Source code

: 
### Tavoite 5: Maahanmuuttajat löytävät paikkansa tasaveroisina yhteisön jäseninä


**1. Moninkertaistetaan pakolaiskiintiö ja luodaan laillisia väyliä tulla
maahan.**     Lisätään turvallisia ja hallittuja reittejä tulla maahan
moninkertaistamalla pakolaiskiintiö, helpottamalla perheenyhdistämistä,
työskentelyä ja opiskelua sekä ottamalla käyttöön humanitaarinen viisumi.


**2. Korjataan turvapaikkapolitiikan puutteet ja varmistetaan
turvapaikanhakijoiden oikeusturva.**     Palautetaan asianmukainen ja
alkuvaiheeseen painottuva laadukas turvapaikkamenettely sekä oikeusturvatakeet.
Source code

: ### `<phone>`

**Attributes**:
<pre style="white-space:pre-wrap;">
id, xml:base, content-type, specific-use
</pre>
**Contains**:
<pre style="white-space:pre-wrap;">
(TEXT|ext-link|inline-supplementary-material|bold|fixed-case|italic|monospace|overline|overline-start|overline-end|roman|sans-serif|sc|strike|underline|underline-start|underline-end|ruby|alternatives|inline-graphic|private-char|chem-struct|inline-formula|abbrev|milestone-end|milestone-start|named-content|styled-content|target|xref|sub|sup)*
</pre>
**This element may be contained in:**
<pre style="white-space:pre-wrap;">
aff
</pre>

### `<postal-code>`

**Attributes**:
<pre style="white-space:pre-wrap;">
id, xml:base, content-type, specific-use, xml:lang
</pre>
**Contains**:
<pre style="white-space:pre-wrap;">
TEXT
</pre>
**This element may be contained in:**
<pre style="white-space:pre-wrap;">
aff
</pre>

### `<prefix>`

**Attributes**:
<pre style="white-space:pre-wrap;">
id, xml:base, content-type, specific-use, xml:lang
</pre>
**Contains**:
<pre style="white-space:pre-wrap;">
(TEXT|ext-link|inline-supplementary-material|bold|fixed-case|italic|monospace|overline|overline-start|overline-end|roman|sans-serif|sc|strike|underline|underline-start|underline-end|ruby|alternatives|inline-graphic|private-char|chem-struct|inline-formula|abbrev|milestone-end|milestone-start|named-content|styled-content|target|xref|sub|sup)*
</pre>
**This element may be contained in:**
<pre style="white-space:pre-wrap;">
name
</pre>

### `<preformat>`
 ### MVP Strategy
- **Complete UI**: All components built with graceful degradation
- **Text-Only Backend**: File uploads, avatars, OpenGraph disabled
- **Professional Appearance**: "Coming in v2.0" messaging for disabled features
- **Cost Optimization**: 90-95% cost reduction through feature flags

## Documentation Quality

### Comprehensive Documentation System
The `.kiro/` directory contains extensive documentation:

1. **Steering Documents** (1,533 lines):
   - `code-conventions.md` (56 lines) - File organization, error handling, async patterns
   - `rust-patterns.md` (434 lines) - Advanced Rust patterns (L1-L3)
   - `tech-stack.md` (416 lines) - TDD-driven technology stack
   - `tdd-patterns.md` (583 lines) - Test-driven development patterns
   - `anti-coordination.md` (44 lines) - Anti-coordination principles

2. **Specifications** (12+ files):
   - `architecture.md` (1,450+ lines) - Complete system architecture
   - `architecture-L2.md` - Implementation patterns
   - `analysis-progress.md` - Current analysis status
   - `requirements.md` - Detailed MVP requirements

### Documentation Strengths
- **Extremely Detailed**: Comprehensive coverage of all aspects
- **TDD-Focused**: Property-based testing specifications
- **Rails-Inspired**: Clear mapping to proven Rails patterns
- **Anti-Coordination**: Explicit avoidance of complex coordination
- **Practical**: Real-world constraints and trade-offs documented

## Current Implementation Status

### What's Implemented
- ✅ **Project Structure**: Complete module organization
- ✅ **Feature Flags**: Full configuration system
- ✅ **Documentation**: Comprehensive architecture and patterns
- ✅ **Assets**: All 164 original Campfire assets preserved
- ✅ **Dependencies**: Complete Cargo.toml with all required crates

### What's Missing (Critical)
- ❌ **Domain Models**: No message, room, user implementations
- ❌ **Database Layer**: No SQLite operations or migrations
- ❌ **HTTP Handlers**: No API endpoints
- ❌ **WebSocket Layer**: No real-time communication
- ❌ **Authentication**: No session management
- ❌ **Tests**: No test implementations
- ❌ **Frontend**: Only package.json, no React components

■ ■ ■ ■ ■ ■ ■

Exercise prompt
Number of lines holding the word "What" in the material: give this value and nothing more.

Written response
2